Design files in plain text
⁂

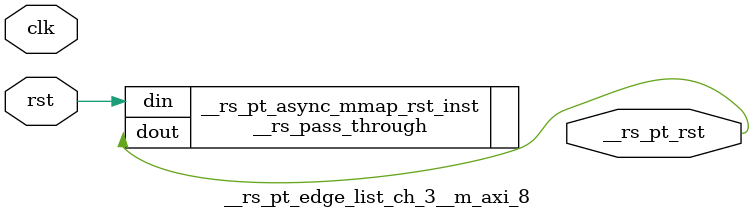
<source format=v>
`timescale 1 ns / 1 ps
/**   Generated by RapidStream   **/
module __rs_pt_edge_list_ch_3__m_axi_8 #(
    parameter BufferSize         = 32,
    parameter BufferSizeLog      = 5,
    parameter AddrWidth          = 64,
    parameter AxiSideAddrWidth   = 64,
    parameter DataWidth          = 512,
    parameter DataWidthBytesLog  = 6,
    parameter WaitTimeWidth      = 4,
    parameter BurstLenWidth      = 8,
    parameter EnableReadChannel  = 1,
    parameter EnableWriteChannel = 1,
    parameter MaxWaitTime        = 3,
    parameter MaxBurstLen        = 15
) (
    output wire __rs_pt_rst,
    input wire  clk,
    input wire  rst
);




__rs_pass_through #(
    .WIDTH (1)
) __rs_pt_async_mmap_rst_inst /**   Generated by RapidStream   **/ (
    .din  (rst),
    .dout (__rs_pt_rst)
);

endmodule  // __rs_pt_edge_list_ch_3__m_axi_8
</source>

⁂

**To-do item**
Give back the records above exactly. Pictures stay out.

**Solution to this problem**
<source format=v>
`timescale 1 ns / 1 ps
/**   Generated by RapidStream   **/
module __rs_pt_edge_list_ch_3__m_axi_8 #(
    parameter BufferSize         = 32,
    parameter BufferSizeLog      = 5,
    parameter AddrWidth          = 64,
    parameter AxiSideAddrWidth   = 64,
    parameter DataWidth          = 512,
    parameter DataWidthBytesLog  = 6,
    parameter WaitTimeWidth      = 4,
    parameter BurstLenWidth      = 8,
    parameter EnableReadChannel  = 1,
    parameter EnableWriteChannel = 1,
    parameter MaxWaitTime        = 3,
    parameter MaxBurstLen        = 15
) (
    output wire __rs_pt_rst,
    input wire  clk,
    input wire  rst
);




__rs_pass_through #(
    .WIDTH (1)
) __rs_pt_async_mmap_rst_inst /**   Generated by RapidStream   **/ (
    .din  (rst),
    .dout (__rs_pt_rst)
);

endmodule  // __rs_pt_edge_list_ch_3__m_axi_8
</source>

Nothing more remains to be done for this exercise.